The other thing I wanted to talk about regarding this film is how excited I have seen people get about it. For a lot of people it seems like it’s their first time seeing a PTA movie in an actual theatre, and I found this reaction in particular the most interesting. The youth excitement surrounding this movie was cool to me because it shows there is still a demand for talented directors and auteurs to make unique stuff we haven’t seen before, people still want to see stuff in theatres, but it’s a rarity these days. As I said, this wasn’t even in the top 5 of my favourites by PTA (I mean, is he really ever gonna top There Will Be Blood?), but I was happy for people who loved this and were talking about it like it was a new masterpiece. To me I get the vibe that people so very badly want something exciting to happen that they are willing to read more into stuff and force themselves to appreciate art a bit more, even if it happens to be not that great. I hope this doesn’t sound unnecessarily cunty, because I don’t mean it in that way at all. What I’m getting at here is that this is how people should be with their art, and something I feel that having too many options as a society has taken away from us. We’ve lost the ability to appreciate stuff beyond what it is.
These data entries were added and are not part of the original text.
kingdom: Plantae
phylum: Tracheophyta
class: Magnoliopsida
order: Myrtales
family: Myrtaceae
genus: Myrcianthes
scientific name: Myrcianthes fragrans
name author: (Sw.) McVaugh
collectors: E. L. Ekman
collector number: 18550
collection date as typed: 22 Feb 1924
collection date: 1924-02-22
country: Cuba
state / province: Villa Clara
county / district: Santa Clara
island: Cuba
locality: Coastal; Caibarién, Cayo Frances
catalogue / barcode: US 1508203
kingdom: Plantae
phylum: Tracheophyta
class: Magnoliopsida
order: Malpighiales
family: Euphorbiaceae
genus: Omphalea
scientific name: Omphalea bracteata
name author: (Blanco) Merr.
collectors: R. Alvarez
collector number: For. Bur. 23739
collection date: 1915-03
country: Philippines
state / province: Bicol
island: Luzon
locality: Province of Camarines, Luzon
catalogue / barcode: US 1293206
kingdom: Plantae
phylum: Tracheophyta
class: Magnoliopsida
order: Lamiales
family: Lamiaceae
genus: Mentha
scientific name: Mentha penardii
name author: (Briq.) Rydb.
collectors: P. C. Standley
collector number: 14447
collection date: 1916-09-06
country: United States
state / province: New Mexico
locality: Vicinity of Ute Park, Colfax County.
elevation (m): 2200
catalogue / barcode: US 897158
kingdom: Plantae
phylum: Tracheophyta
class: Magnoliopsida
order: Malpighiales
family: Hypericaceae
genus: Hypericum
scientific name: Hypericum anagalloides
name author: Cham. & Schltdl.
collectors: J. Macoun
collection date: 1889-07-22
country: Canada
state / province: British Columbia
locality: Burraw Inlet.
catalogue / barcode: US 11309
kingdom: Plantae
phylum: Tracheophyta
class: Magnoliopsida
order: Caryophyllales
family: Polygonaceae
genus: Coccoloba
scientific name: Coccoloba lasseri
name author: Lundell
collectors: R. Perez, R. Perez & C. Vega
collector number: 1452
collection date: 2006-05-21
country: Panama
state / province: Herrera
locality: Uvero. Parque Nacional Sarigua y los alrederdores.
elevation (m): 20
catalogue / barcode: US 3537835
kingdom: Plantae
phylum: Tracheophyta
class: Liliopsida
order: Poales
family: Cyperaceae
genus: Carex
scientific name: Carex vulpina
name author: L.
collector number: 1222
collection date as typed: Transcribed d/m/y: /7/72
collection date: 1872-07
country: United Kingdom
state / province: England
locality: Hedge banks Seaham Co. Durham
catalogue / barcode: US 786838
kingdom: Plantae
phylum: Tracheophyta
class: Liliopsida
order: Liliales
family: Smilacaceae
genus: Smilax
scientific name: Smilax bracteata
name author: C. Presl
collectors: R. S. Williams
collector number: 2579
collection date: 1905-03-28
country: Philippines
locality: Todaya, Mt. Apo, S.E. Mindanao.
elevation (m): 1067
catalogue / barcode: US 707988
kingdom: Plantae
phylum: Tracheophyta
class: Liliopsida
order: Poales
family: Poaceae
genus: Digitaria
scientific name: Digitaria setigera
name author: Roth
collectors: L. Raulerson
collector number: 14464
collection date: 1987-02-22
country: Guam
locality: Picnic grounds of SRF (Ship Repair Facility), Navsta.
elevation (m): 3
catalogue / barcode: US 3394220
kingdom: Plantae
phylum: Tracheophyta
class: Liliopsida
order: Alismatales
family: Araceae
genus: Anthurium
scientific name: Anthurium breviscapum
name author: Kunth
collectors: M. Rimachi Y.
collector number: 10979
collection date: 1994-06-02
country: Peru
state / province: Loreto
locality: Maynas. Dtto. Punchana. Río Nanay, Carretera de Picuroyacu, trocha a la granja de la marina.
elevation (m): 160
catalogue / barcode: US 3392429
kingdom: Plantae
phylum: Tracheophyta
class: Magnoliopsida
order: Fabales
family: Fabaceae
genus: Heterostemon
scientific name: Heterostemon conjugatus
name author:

Sometimes I think back to when I was a kid and had a limited amount of VHS tapes: due to sheer proximity to these limited movies I had, they eventually became my favourites simply because I had no other choice. That’s what I think is sort of happening with One Battle After Another: it’s not PTA’s best by any stretch of the imagination, yet this is what we’ve got at the moment and people are really excited about it. I think that’s really cool and I’m happy for them, but I also still want more out of the movie business these days. Movies could be so much better and we’re not quite there.